GetNormalConfig

Applicability

Product	Supported
Atlas A3 training products / Atlas A3 inference products	√
Atlas A2 training products / Atlas A2 inference products	√
Atlas 200I/500 A2 inference products	√
Atlas inference product 's AI Core	√
Atlas inference product 's Vector Core	x
Atlas training products	x

Function

Configures the parameters of the Norm template and obtains the custom Norm template. For details about the Norm template, see Table 1.

Prototype

      
           __aicore__ constexpr MatmulConfig GetNormalConfig(const bool intrinsicsLimit = false, const bool batchLoop = false, const bool isVecND2NZ = false, const BatchMode bmmMode = BatchMode::BATCH_LESS_THAN_L1, const bool isMsgReuse = true, const IterateOrder iterateOrder = IterateOrder::UNDEF, const ScheduleType scheduleType = ScheduleType::INNER_PRODUCT, const bool enUnitFlag = true, const bool enableMixDualMaster = false, const BatchOutMode bmmOutMode = BatchOutMode::SINGLE_BATCH)

Parameters

All parameters of this API are used to set the parameters of the MatmulConfig structure. The functions of the corresponding parameters are the same.

Table 1 API parameters

Parameter

Input/Output

Description

intrinsicsLimit

Input

Sets the intrinsicsCheck parameter.

Whether to enable cyclic data move-in from the Global Memory to L1 Buffer when the inner axis (last axis) of the left or right matrix on a single core is greater than or equal to 65535 (number of elements). For example, for the left matrix A [M, K], if singleCoreK of the inner axis on a single core is greater than 65535 and this parameter is set to true, data is moved in cyclically in the API. Values:

false (default): When the inner axis of the left or right matrix on a single core is greater than or equal to 65535, data is not moved in cyclically.
true: When the inner axis of the left or right matrix on a single core is greater than or equal to 65535, data is moved in cyclically.

batchLoop

Input

Sets the isNBatch parameter.

Whether to enable multi-batch input and output. This parameter is valid only for BatchMatmul. After this parameter is enabled, only the Norm template is supported, and IterateNBatch needs to be called to implement multi-batch input and output. Values:

false (default): disables the multi-batch function.
true: enables the multi-batch function.

isVecND2NZ

Input

Sets the enVecND2NZ parameter.

Whether to enable ND2NZ (converting data from ND format to NZ format) using vector. To enable this function, you need to set SetLocalWorkspace. Values:

false (default): disables ND2NZ using the vector.
true: enables ND2NZ using the vector.

For Atlas inference product 's AI Core, when the Unified Buffer space is sufficient (Unified Buffer space is greater than twice the value of transLength of TCubeTiling), you are advised to enable this parameter for better data movement.

bmmMode

Input

Sets the batchMode parameter. This parameter is used in the BatchMatmul scenario. For details about BatchMatmul, see Basic Functions of Batch Matmul.

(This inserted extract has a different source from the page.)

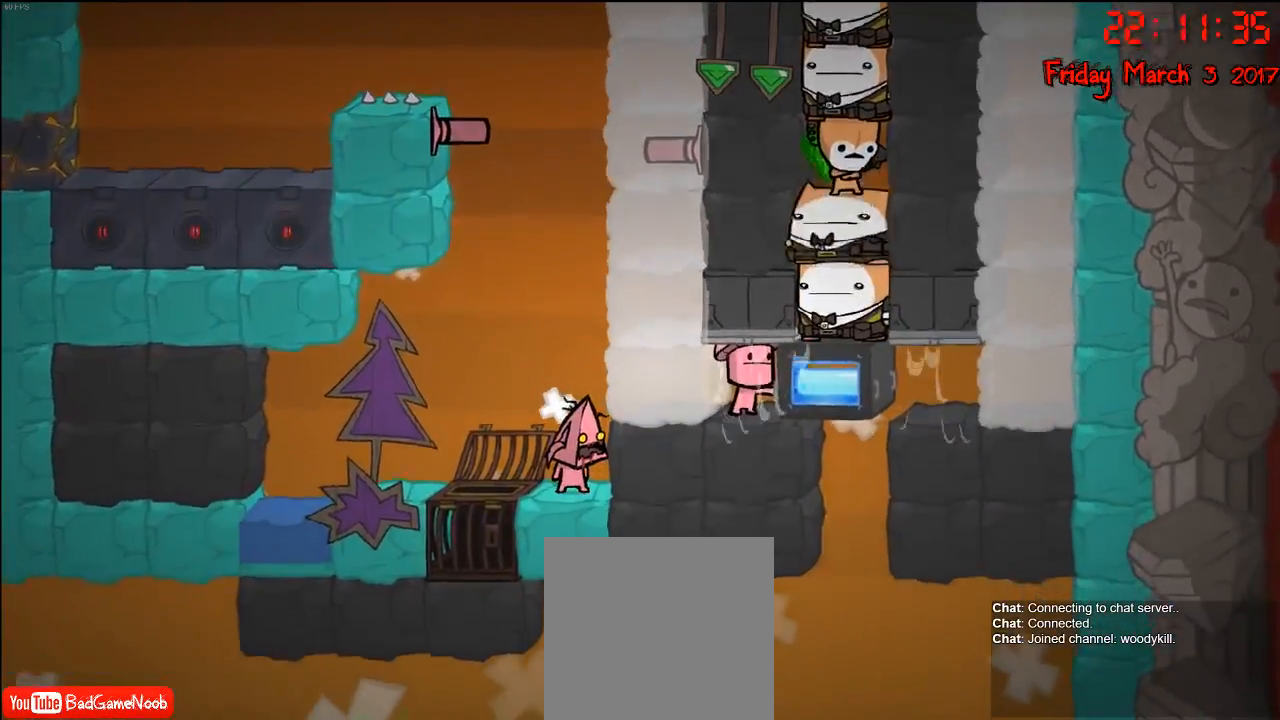
{"buttons": [], "left_stick": "center", "right_stick": "center", "events": []}
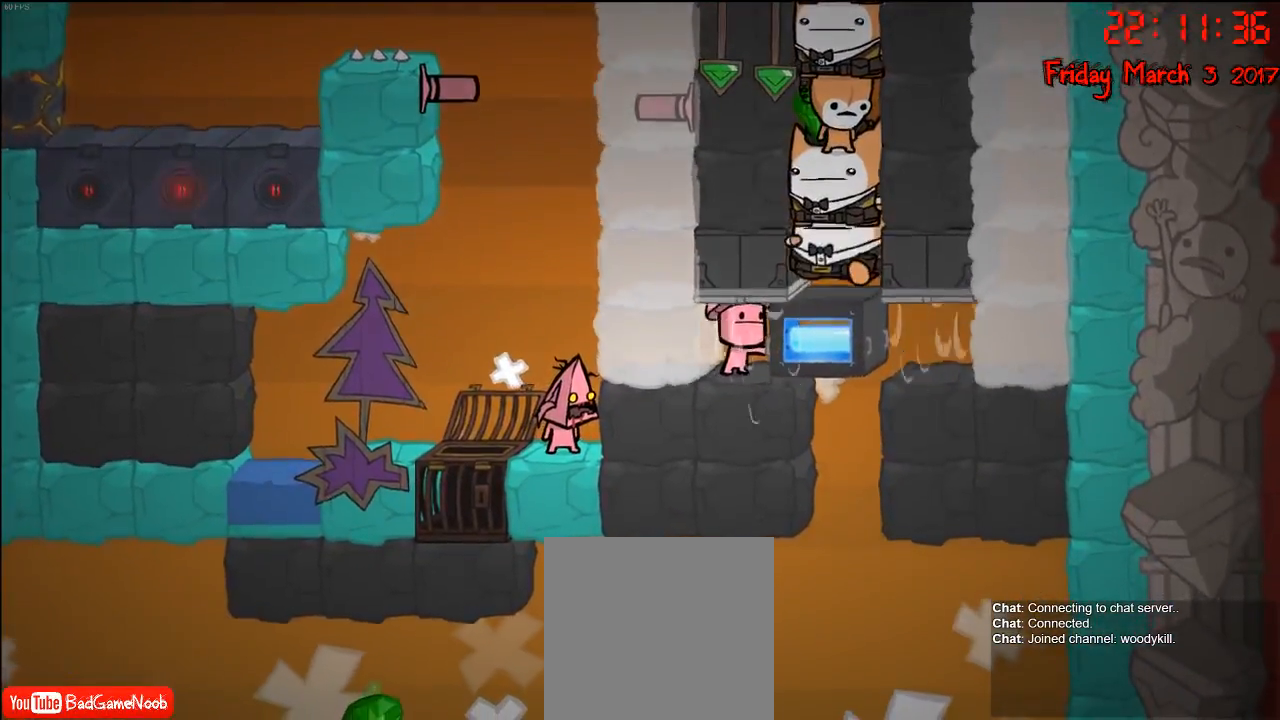
{"buttons": ["A"], "left_stick": "center", "right_stick": "center", "events": [[383, "A", "down"]]}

Relationship between the total amount of multi-batch data for input matrices A and B in a BatchMatmul operation and the size of L1 Buffer when the layout type is set to Normal in the BatchMatmul scenario. Values:

BatchMode::BATCH_LESS_THAN_L1: Total amount of multi-batch data < Size of L1 Buffer
BatchMode::BATCH_LARGE_THAN_L1: Total amount of multi-batch data > Size of L1 Buffer
BatchMode::SINGLE_LARGE_THAN_L1: Total amount of single-batch data > Size of L1 Buffer

isMsgReuse

Input

Sets the enableReuse parameter.

SetSelfDefineData function directly transfers the computation data. If the SetSelfDefineData function is not called to set dataPtr, this parameter can only be set to the default value true. Values:

true: passes computation data. Only a single value is supported.
false: passes data address information stored on GM.

iterateOrder

Input

Sets the iterateOrder parameter.

Iteration sequence for Matmul to perform cube computation. The meaning of this parameter is the same as that of iterateOrder in Table 1. This parameter is valid only when ScheduleType is set to ScheduleType::OUTER_PRODUCT. Values:

           
                enum class IterateOrder {
    ORDER_M = 0,   // Offset to the M-axis direction and then to the N-axis direction.
    ORDER_N,       // Offset to the N-axis direction and then to the M-axis direction.
    UNDEF,         // Invalid currently.
};

Note: When the Norm template (Matmul scenario) and the MDL template are used, if IterateOrder is set to ORDER_M, the value of stepN in the TCubeTiling structure must be greater than 1. If IterateOrder is set to ORDER_N, the value of stepM in the TCubeTiling structure must be greater than 1.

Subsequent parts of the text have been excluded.